All we hear from President Obama is how the top 1 percent needs to pay its “fair share.” I may be naïve, but “fair” to me means everybody gets to partake in the fun.
Going over the fiscal cliff allows all of the Bush era tax cuts to disappear. This would allow everyone’s taxes to increase. What could be fairer than that?
On the spending side, the work has all been done. The Republicans and Democrats have already decided where all of the cuts will take place, so obviously both sides are equally happy or unhappy, whichever the case may be. If Congress is unwilling or unable to do the job with more precision, this solution solves the problem for both parties.
What is crystal clear to me is that this country is in deep financial trouble. And the trouble is not Wall Street’s fault, and it is not China’s fault, and it’s not the demonized 1 percent’s fault. It is our fault. We simply want way, way, more than we are willing to pay for.
If the experience of the Greek people is any indication of pain and suffering that financial irresponsibility can bring on a country, then we are in for some rough sailing. The United States’ debt-to-GDP ratio is approaching Greece’s.

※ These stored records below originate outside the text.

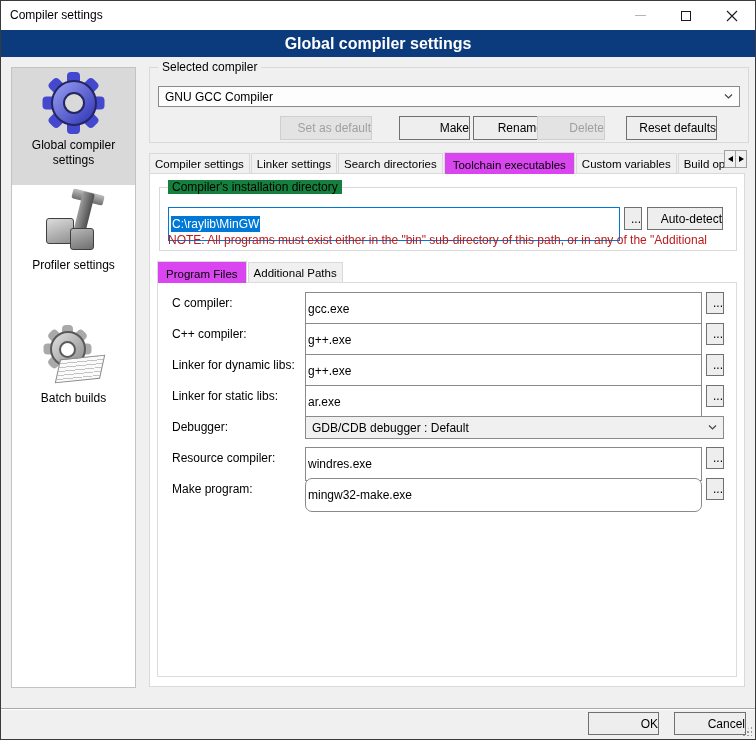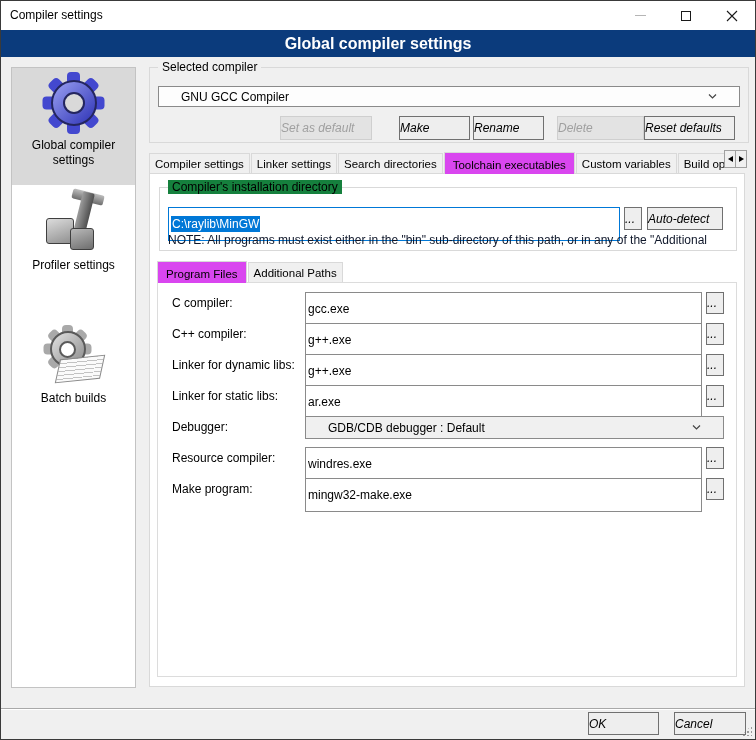--- a/index.html
+++ b/index.html
@@ -81,27 +81,27 @@
      background:repeating-linear-gradient(180deg,#fafafa 0 3px,#c2c2c2 3px 4px);
      border:1px solid #8a8a8a; transform:skewX(-18deg) rotate(-6deg); }
 
   
   .group { position:absolute; border:1px solid #d9d9d9; }
   .group-label { position:absolute; top:-8px; left:8px; padding:0 4px; font-size:12px; color:#000; background:#f0f0f0; }
   .group-label.on-white { background:#15803d; }
 
   
   .btn {
-    position:absolute; display:flex; align-items:center; justify-content:flex-start;
-    font-size:12px; color:#000; background:#eeeeee; border:1px solid #707070; cursor:default;font-style:italic;
+    position:absolute; display:flex; align-items:center; justify-content:flex-end;
+    font-size:12px; color:#000; background:#eeeeee; border:1px solid #707070; cursor:default;
   }
   .btn.disabled { color:#a0a0a0; background:#e3e3e3; border-color:#cfcfcf; }
   .combo {
     position:absolute; display:flex; align-items:center; justify-content:space-between;
-    padding:0 22px; font-size:12px; background:#fdfdfd; border:1px solid #8a8a8a;
+    padding:0 6px; font-size:12px; background:#fdfdfd; border:1px solid #8a8a8a;
   }
   .combo.gray { background:#f0f0f0; }
   .textbox {
     position:absolute; display:flex; align-items:center; padding:16px 2px;
     font-size:12px; background:#fff; border:1px solid #8a8a8a; white-space:nowrap; overflow:hidden;
   }
   .textbox.focused { border-color:#0078d7; }
   .textbox .sel { background:#0078d7; color:#fff; padding:1px 1px; }
 
   
@@ -118,21 +118,21 @@
   .tab-arrows { position:absolute; right:0; top:1px; display:flex; z-index:6; }
   .arrow-btn { width:12px; height:18px; background:#f0f0f0; border:1px solid #a0a0a0; display:flex; align-items:center; justify-content:center; margin-left:-1px; }
   .tri-left  { width:0; height:0; border-top:3.5px solid transparent; border-bottom:3.5px solid transparent; border-right:5px solid #000; }
   .tri-right { width:0; height:0; border-top:3.5px solid transparent; border-bottom:3.5px solid transparent; border-left:5px solid #000; }
 
   .tabpage { position:absolute; left:148px; top:172px; width:596px; height:514px; background:#fff; border:1px solid #d9d9d9; z-index:1; }
   .subpage { position:absolute; left:156px; top:281px; width:580px; height:395px; background:#fff; border:1px solid #dcdcdc; z-index:2; }
 
   
   .install-group { left:158px; top:186px; width:578px; height:64px; background:#fff; z-index:2; }
-  .note { position:absolute; left:8px; top:45px; font-size:12px; color:#0f172a; white-space:nowrap; overflow:hidden; right:2px; }
+  .note { position:absolute; left:8px; top:45px; font-size:12px; color:#b91c1c; white-space:nowrap; overflow:hidden; right:2px; }
 
   
   .form-label { position:absolute; left:14px; font-size:12px; line-height:22px; color:#000; white-space:nowrap; }
 
   
   .footer-sep { position:absolute; left:0; right:0; top:707px; height:1px; background:#a9a9a9; box-shadow:0 1px 0 #ffffff; }
   .grip { position:absolute; right:3px; bottom:3px; width:11px; height:11px;
     background-image:radial-gradient(#9a9a9a 1px, transparent 1.2px);
     background-size:4px 4px; background-position:1px 1px;
     clip-path:polygon(100% 0, 100% 100%, 0 100%); }
@@ -212,24 +212,24 @@
     </div>
     <div class="btn disabled" style="left:130px; top:48px; width:92px; height:24px;">
         <span>Set as default</span>
       </div>
     <div class="btn" style="left:249px; top:48px; width:71px; height:24px;">
         <span>Make</span>
       </div>
     <div class="btn" style="left:323px; top:48px; width:71px; height:24px;">
         <span>Rename</span>
       </div>
-    <div class="btn disabled" style="left:407px; top:48px; width:87px; height:24px;">
+    <div class="btn disabled" style="left:387px; top:48px; width:68px; height:24px;">
         <span>Delete</span>
       </div>
-    <div class="btn" style="left:494px; top:48px; width:91px; height:24px;">
+    <div class="btn" style="left:476px; top:48px; width:91px; height:24px;">
         <span>Reset defaults</span>
       </div>
   </div>
 
   <div class="tabstrip main-tabs">
     <div class="tab">
         <span>Compiler settings</span>
       </div>
     <div class="tab">
         <span>Linker settings</span>
@@ -325,21 +325,21 @@
 
     <div class="form-label" style="top:164px;">Resource compiler:</div>
     <div class="textbox" style="left:147px; top:164px; width:397px; height:22px;">
         <span>windres.exe</span>
       </div>
     <div class="btn" style="left:548px; top:164px; width:18px; height:22px;">
         <span>...</span>
       </div>
 
     <div class="form-label" style="top:195px;">Make program:</div>
-    <div class="textbox" style="left:147px; top:195px; width:397px; height:22px;">
+    <div class="textbox" style="left:147px; top:195px; width:397px; height:22px;border-radius:7px;">
         <span>mingw32-make.exe</span>
       </div>
     <div class="btn" style="left:548px; top:195px; width:18px; height:22px;">
         <span>...</span>
       </div>
 
   </div>
 
   <div class="footer-sep"></div>
   <div class="btn" style="left:587px; top:711px; width:71px; height:23px;">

We are adding $1 trillion of additional debt annually. How can any responsible person believe that this is responsible government?

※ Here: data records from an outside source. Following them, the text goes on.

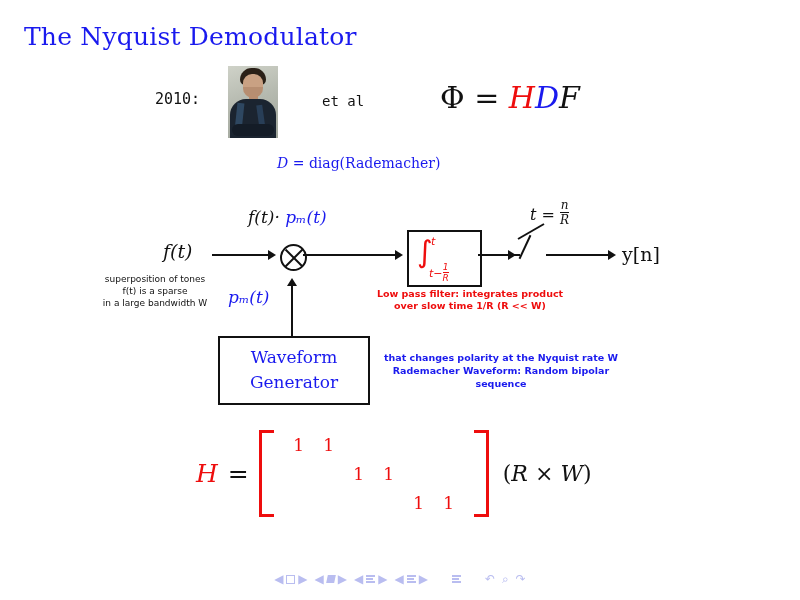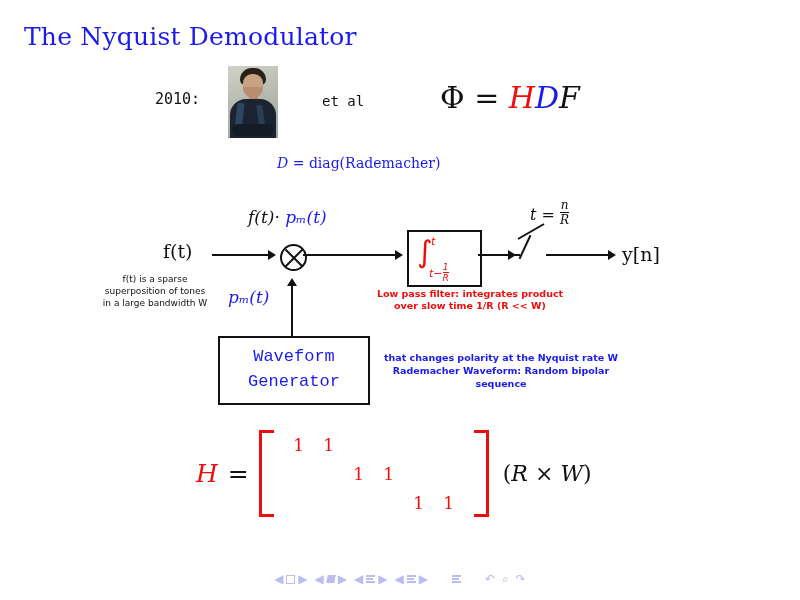--- a/index.html
+++ b/index.html
@@ -50,21 +50,21 @@
   #phi-eq .blk{color:#111;}
   #phi-eq .red{color:#ee0d0d;font-style:italic;}
   #phi-eq .blu{color:#1a1aee;font-style:italic;}
   #phi-eq .ital{color:#111;font-style:italic;}
 
   
   #diag-eq{left:277px;top:155px;font-size:14px;color:#1a1aee;white-space:nowrap;}
   #diag-eq .it{font-style:italic;}
 
   
-  #f-in{left:163px;top:240px;font-size:19px;color:#111;}
+  #f-in{left:163px;top:240px;font-size:19px;color:#111;font-style:italic;}
   #prod-label{left:248px;top:207px;font-size:17px;white-space:nowrap;}
   #prod-label .k{color:#111;font-style:italic;}
   #prod-label .b{color:#1a1aee;font-style:italic;}
   #pm-label{left:228px;top:287px;font-size:17px;color:#1a1aee;font-style:italic;}
 
   .wire{position:absolute;background:#111;}
   .wire.h{height:2px;}
   .wire.v{width:2px;}
   .arrowhead{position:absolute;width:0;height:0;
      border-top:5px solid transparent;border-bottom:5px solid transparent;
@@ -97,21 +97,21 @@
   #t-label .it{font-style:italic;}
   #yout{left:622px;top:243px;font-size:19px;color:#111;}
 
   #f-note{left:65px;top:273px;width:180px;text-align:center;font-size:9px;
      color:#111;line-height:12px;}
 
   #lpf-note{left:365px;top:288px;width:210px;text-align:center;font-size:9.5px;
      color:#ee0d0d;line-height:12px;font-weight:bold;}
 
   #wg-box{left:218px;top:336px;width:148px;height:65px;border:2px solid #111;background:#fff;}
-  #wg-box .t{position:absolute;left:0;right:0;text-align:center;color:#1a1aee;font-size:17px;font-family:Liberation Mono, monospace;}
+  #wg-box .t{position:absolute;left:0;right:0;text-align:center;color:#1a1aee;font-size:17px;}
   #wg-box .t1{top:9px;}
   #wg-box .t2{top:34px;}
 
   #rad-note{left:370px;top:351px;width:262px;text-align:center;font-size:9.5px;
      color:#1a1aee;line-height:13px;font-weight:bold;}
 
   
   #matrix-eq{left:196px;top:430px;display:flex;align-items:center;gap:10px;}
   #matrix-eq .hsym{font-size:25px;color:#ee0d0d;font-style:italic;}
   #matrix-eq .eq{font-size:25px;color:#111;}
@@ -217,22 +217,22 @@
       <span class="bar"></span>
       <span class="den" style="font-size:12px;line-height:12px;">R</span>
     </span>
   </div>
 
   <div class="abs wire h" style="left:546px;top:254px;width:66px;"></div>
   <div class="abs arrowhead" style="left:608px;top:250px;"></div>
   <div class="abs serif" id="yout">y[n]</div>
 
   <div class="abs" id="f-note">
+    <div>superposition of tones</div>
     <div>f(t) is a sparse</div>
-    <div>superposition of tones</div>
     <div>in a large bandwidth W</div>
   </div>
 
   <div class="abs" id="lpf-note">
     <div>Low pass filter: integrates product</div>
     <div>over slow time 1/R (R &lt;&lt; W)</div>
   </div>
 
   <div class="abs" id="wg-box">
     <div class="t t1 serif">Waveform</div>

Past generations of Americans have passed on to future generations a nation that was in reasonably good condition, with a fairly well-functioning, limited government. This generation is passing on a bankrupt nation with a dysfunctional behemoth of a government. Let’s fix this.
Of angels and outrage
I was struck by the insensitivity, but mostly by the absurdity, of the Nov. 27 letter, “Offense taken.”
The writer seemed annoyed that Native Americans successfully protested the wearing of a Native American headdress by a Victoria’s Secret model during a fashion show, and expressed offense with the models wearing angel wings — a supposed show of disrespect towards angels and, therefore, also to Christians.
It was obviously an affront to the writer’s personal beliefs about angels.
The last time I checked the history books, it was not angels who settled, farmed, hunted and gathered on this great land so many centuries ago. Natural history museums are filled with the artifacts from great Native American cultures.
These other-worldly winged figures, the angels so desecrated by the runway props of a wildly popular lingerie company, have never been scientifically documented or even seen by any person of credibility, let alone subjected to the murder, discrimination, racism, relocation and obliteration of lands, rights and cultures perpetrated on Native Americans by a white Christian culture.
I found this letter quite offensive, and I’m not a Native American.
It was a fine example of distasteful self-righteousness, down to the last sentence, “That’s all right, we’ll pray for you.” Please, don’t bother.
I’d rather receive a smoke signal signifying knowledge, empathy, tolerance and understanding.
Glimmer of hope
Thank you for printing Randy Ley’s Nov. 28 letter (“God, Lincoln and Thanksgiving”) regarding the two articles that were in your paper on Thanksgiving Day (“Prayers before public meetings debated” and “Lincoln celebrates Thanksgiving”).
I am thankful that in spite of all the negativity we read each day, every once in a while, if we search the pages of the news, we get a glimmer of hope, such as the main editorial, reprinting Lincoln’s proclamation for a national day of thanksgiving.
As Ley wrote, I am also thankful that men such as Lincoln knew whom to thank.